European Journal of Applied Physiology
Eur J Appl Physiol Occup Physiol. 1991;62(4):268-273

In activities such as running, many muscles of the lower extremities appear to be actively stretched before they are allowed to shorten. In this study we investigated the effect of an active pre-stretch on the fatigability of muscles. Thus muscle contractions were compared in which shortening was preceded by an active isometric phase or by an active stretch.
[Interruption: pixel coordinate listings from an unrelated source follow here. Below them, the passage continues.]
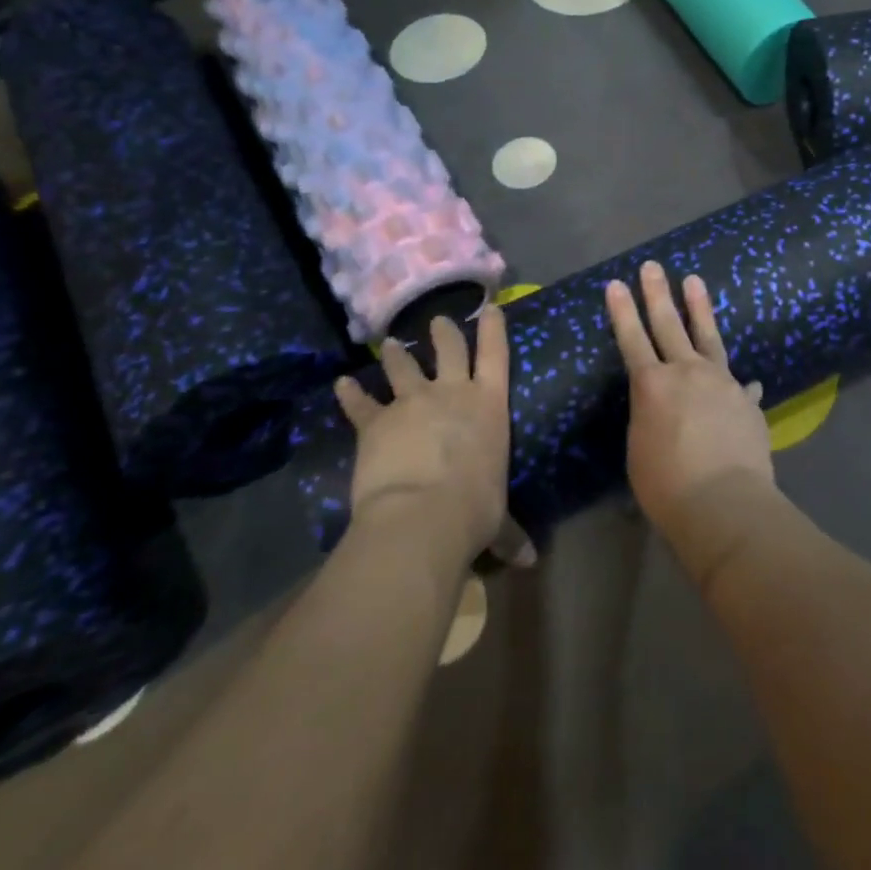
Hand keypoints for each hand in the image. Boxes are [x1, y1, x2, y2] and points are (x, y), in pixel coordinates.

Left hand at [336, 305, 532, 569]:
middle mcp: (453, 393)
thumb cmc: (475, 510)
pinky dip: (350, 395)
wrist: (422, 516)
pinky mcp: (376, 422)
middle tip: (437, 320)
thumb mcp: (498, 519)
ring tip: (391, 344)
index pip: (496, 355)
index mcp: (490, 406)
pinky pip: (361, 404)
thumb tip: (530, 561)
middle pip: (450, 349)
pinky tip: (340, 385)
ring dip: (397, 355)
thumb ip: (511, 533)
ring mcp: (413, 403)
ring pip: (404, 368)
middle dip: (444, 332)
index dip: (494, 329)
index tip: (490, 308)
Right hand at [605, 261, 775, 544]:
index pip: (632, 340)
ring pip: (708, 336)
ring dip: (699, 308)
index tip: (617, 284)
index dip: (623, 312)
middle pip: (669, 325)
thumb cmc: (667, 486)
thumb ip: (650, 418)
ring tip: (693, 281)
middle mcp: (687, 373)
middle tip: (653, 267)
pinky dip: (735, 381)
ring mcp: (721, 382)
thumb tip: (664, 404)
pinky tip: (744, 380)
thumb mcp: (640, 450)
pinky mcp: (746, 400)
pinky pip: (738, 383)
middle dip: (657, 294)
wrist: (725, 502)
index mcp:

Rat medial gastrocnemius muscle-tendon complexes (with arrested blood flow) performed a series of ten repeated contractions (1.s-1) with either an active stretch or an isometric phase preceding the shortening. Contraction duration (0.45 s), and shortening duration (0.3 s), distance (6 mm) and velocity (20 mm.s-1) were the same in both types of contraction. Work output during the ten shortening phases was approximately 40% higher in the contractions with an active pre-stretch; in contrast, high-energy phosphate utilization was similar. Over the ten repeated contractions reduction of work output during the shortening phases of both types of contraction was similar in absolute terms (approx. 9.5 mJ). It is suggested that all the extra work performed during the shortening phases after a pre-stretch originated from sources other than cross-bridge cycling, which are hardly affected by fatigue. However, reduction of work output in relative terms, which is how the reduction is often expressed in voluntary exercise, was less after a pre-stretch (26% vs 32%), giving the impression of protection against fatigue by an active pre-stretch.